Nothing wrong with a nice organic granola cereal but as far as that rubbish from sugar puffs to cornflakes are a joke of the highest quality.


----------



## SD (Sep 3, 2004)

Con said:


> Nothing wrong with a nice organic granola cereal but as far as that rubbish from sugar puffs to cornflakes are a joke of the highest quality.


Its amazing isnt it?? you wouldnt feed your kids sweets and chocolate for breakfast but wtf is coco pops, frosties, cheerios???? Garbage!

Give me oats any day, I do like granola too, but I am too cheap to buy it nowadays ha ha

SD


----------



## coldo (Dec 7, 2008)

Bran flakes are no good then? :huh:


----------



## Guest (Dec 30, 2008)

coldo said:


> Bran flakes are no good then? :huh:


 Honestly what for?

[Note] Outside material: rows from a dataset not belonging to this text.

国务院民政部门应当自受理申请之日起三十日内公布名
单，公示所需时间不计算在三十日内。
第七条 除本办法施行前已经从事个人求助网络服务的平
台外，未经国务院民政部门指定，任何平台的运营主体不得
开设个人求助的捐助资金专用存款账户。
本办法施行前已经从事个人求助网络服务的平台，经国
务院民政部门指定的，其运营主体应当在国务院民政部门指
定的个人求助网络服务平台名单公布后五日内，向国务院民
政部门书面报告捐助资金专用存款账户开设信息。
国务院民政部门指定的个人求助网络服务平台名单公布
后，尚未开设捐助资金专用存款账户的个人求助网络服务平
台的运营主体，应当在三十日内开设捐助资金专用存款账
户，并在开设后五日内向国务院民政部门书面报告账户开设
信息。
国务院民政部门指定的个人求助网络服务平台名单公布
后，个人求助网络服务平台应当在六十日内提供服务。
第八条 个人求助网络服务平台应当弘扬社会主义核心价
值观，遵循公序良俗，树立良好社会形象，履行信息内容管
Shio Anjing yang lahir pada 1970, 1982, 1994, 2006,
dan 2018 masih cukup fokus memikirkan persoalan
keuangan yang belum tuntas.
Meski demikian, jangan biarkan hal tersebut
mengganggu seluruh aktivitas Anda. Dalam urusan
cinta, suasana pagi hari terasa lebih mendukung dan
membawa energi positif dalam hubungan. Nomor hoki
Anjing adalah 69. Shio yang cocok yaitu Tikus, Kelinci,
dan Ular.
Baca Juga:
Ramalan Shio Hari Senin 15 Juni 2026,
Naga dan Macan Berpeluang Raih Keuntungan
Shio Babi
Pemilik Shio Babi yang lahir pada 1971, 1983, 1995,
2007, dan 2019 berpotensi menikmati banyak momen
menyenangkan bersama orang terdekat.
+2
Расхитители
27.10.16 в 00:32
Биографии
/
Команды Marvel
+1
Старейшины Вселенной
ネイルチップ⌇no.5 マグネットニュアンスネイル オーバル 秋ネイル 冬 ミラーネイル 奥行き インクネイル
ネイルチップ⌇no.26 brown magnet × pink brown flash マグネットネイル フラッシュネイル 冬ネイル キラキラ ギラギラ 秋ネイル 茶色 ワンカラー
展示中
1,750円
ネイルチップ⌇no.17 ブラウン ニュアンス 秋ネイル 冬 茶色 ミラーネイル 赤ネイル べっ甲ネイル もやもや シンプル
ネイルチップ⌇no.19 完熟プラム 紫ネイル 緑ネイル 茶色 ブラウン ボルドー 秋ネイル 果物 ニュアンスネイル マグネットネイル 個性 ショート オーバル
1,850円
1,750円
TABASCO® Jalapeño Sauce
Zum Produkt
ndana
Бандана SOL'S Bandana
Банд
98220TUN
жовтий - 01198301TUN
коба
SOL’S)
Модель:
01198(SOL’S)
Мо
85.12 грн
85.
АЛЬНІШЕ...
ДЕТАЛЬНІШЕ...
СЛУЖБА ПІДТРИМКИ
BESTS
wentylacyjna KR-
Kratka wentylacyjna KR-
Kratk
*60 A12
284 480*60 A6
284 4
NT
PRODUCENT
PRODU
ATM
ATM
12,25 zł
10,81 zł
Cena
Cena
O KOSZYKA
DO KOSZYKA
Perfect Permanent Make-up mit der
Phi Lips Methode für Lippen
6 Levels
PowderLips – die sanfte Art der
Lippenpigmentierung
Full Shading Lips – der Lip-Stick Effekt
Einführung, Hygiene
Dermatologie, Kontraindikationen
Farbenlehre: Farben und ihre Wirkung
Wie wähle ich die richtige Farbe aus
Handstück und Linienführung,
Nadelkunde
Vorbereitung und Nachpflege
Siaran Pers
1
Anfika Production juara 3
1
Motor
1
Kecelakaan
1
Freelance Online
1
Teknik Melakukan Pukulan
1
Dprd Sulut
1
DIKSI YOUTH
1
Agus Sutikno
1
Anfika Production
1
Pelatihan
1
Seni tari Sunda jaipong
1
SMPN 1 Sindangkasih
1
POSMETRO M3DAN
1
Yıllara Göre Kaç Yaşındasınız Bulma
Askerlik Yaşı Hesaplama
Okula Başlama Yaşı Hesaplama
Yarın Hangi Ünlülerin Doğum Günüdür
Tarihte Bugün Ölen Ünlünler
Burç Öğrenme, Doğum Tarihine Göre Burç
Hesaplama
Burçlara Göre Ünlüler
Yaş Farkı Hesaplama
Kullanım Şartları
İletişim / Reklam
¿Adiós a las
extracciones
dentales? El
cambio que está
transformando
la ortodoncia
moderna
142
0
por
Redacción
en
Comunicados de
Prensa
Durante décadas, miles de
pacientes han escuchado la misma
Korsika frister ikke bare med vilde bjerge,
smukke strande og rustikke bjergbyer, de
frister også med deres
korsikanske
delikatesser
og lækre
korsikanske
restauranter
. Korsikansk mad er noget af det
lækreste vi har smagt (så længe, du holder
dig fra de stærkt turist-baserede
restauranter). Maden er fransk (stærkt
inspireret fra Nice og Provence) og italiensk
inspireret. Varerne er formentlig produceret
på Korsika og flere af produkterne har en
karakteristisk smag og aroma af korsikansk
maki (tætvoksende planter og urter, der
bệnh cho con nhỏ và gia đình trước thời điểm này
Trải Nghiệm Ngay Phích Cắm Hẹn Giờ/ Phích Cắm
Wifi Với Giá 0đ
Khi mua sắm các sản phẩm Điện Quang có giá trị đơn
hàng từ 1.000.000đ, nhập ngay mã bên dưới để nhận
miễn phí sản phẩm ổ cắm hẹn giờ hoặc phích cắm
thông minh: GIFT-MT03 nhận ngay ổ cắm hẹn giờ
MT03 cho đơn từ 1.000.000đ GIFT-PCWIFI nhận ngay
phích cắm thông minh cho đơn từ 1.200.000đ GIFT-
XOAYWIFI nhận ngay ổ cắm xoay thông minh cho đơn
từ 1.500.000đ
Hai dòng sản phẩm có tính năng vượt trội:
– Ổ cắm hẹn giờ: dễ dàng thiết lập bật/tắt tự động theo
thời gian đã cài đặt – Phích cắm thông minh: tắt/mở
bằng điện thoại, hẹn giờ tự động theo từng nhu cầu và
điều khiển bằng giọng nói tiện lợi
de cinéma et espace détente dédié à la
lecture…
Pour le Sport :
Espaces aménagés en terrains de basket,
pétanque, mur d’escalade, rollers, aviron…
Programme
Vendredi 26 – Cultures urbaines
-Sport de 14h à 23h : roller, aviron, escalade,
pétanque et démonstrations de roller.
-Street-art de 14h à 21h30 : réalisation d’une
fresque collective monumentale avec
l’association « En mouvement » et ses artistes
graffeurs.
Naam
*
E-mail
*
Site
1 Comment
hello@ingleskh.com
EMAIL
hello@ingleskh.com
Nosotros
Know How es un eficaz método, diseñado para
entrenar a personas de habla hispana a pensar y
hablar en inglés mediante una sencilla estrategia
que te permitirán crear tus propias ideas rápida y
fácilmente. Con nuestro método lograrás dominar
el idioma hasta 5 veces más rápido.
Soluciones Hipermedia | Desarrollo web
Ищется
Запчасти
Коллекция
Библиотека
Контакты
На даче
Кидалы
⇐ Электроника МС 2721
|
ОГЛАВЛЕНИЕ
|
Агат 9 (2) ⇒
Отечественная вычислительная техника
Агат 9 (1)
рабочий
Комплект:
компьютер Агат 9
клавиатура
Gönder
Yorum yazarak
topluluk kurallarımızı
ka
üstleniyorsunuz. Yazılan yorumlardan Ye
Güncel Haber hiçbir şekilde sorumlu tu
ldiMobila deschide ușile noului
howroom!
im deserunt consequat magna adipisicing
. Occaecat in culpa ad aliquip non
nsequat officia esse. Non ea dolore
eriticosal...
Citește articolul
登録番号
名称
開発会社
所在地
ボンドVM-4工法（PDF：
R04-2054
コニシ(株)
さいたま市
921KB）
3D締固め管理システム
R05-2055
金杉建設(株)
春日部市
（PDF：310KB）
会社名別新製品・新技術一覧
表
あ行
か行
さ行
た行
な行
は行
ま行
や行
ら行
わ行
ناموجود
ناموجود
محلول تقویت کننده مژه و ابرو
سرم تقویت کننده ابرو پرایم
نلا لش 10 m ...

I doubt you really get that many usable carbs out of them when you could have a big bowl of oats and get your carbs and fiber for a very low price, unless the English economy is that bad that oats are now also very expensive:lol:


----------



## Galtonator (Jul 21, 2004)

thankfully oats are still cheap


----------



## gerg (Aug 17, 2008)

i usually eat fruit and fibre or muesli out of convenience, if i have time I go for something like scrambled eggs on a slice of toast.


----------